## Task list
1 - Answer these questions about the passage on liberal peace, one per line:
(a) According to the passage, what does Nelson say is in dynamic co-creation and tension?
(b) What does pragmatism direct attention to?
(c) Where does the international NGO in the case study work?
2 - Does each statement below agree with the passage on liberal peace? Answer yes or no and quote the words that decide it.
(a) Pragmatism and relationality engage the problem of liberal universalism versus local socio-cultural pluralism.
(b) The case study illustrates the futility of trying to impact practice by revising legal frameworks.
(c) The reality posited by these approaches falls into undifferentiated wholeness.
3 - Carry on the passage on liberal peace from the point where it stops.

## Excerpted passage
-=-=-=-=-

Consequently, the framings of socio-cultural pluralism risk simply transposing the problem of the ‘separative self’ (and entity-thinking more generally) to a different level and, moreover, risk reproducing ‘dead end’ policy approaches that seek to adapt ‘the local’ to liberal frameworks, or ineffectively bending liberal frameworks in order to adapt them to the local. Liberal peace and its critiques, in brief, appear to remain stuck on the problem of the apparent gap between Universalist liberal frameworks and the ‘local everyday’ (Chandler, forthcoming; see also Cowan et al. 2001).

The anti-foundationalist approaches of pragmatism and relationality, in contrast, do not engage the problem of liberal universalism versus local socio-cultural pluralism. Instead, these approaches posit a reality in which there are no ‘tightly bounded subjects and objects, and therefore no gap to be bridged, but which yet does not fall into undifferentiated wholeness’ (Nelson 2001: 145). Rather, ‘separation and connection’ are in dynamic ‘co-creation and … tension with each other’ (Ibid: 143). Through this lens, the everyday is understood as made up by contestations, cooperation and experiences through which people and institutions are constitutively linked in complex ways (Brigg 2008; Englund 2004; Albrecht & Moe, forthcoming).

In sum, pragmatism directs attention to the everyday practices, strategies and institutions as the basis for addressing concrete problems at hand. Relationality provides clues about the dynamism and processes of the everyday. Through this lens, then, problems and solutions are ‘no longer debated in the formal framings of the export of liberal institutions, laws, and rights’; instead approaches and engagement are based on ‘how practices work in a particular context’ (Chandler, forthcoming: 2).

The following section grounds the discussion in a case study of an international NGO working with local approaches to enhancing security, peace, and justice in Somaliland. The case study illustrates both the practical possibilities of working with everyday practices and relationships and the futility of seeking to impact practice through revising legal frameworks.

-=-=-=-=-

## The data
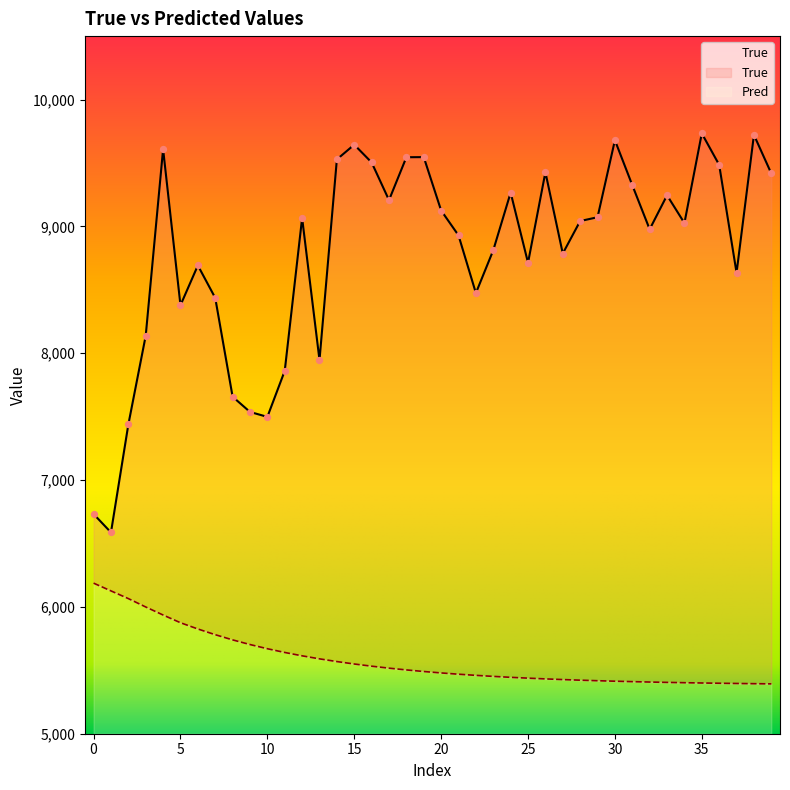

At which category is the sum across all series the highest?

15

-=-=-=-=-

## Expected results
1 -
(a) Separation and connection.
(b) Everyday practices, strategies and institutions, as the basis for addressing concrete problems at hand.
(c) Somaliland.

2 -
(a) No: "do not engage the problem of liberal universalism versus local socio-cultural pluralism"
(b) Yes: "the futility of seeking to impact practice through revising legal frameworks"
(c) No: "but which yet does not fall into undifferentiated wholeness"

3 -
A case study of a peace and justice initiative[2]

During the early 2000s, following an escalation of conflicts and revenge killings in the region of Togdheer in Somaliland[3],  a small group of traditional authorities from the region got together to discuss the issue. They reached the conclusion that strengthening the cooperation among the different security providers (in particular traditional leaders and state providers) was necessary to deal with this increasing insecurity. They approached an international NGO (INGO), working with local security and protection, and requested support for convening dialogues among leading clan elders from the different clans and sub-clans of the region, and between the elders and other security actors (state providers and also religious leaders).

At the time the INGO was in the process of developing an approach to enhancing local security and access to justice and was looking for local partners. An agreement was reached that the traditional leaders would get support for the peace-building dialogues, and in addition to peace/security, they would address the issue of access to justice – especially for people holding weaker positions within the linage system (women, IDPs and minority clan members).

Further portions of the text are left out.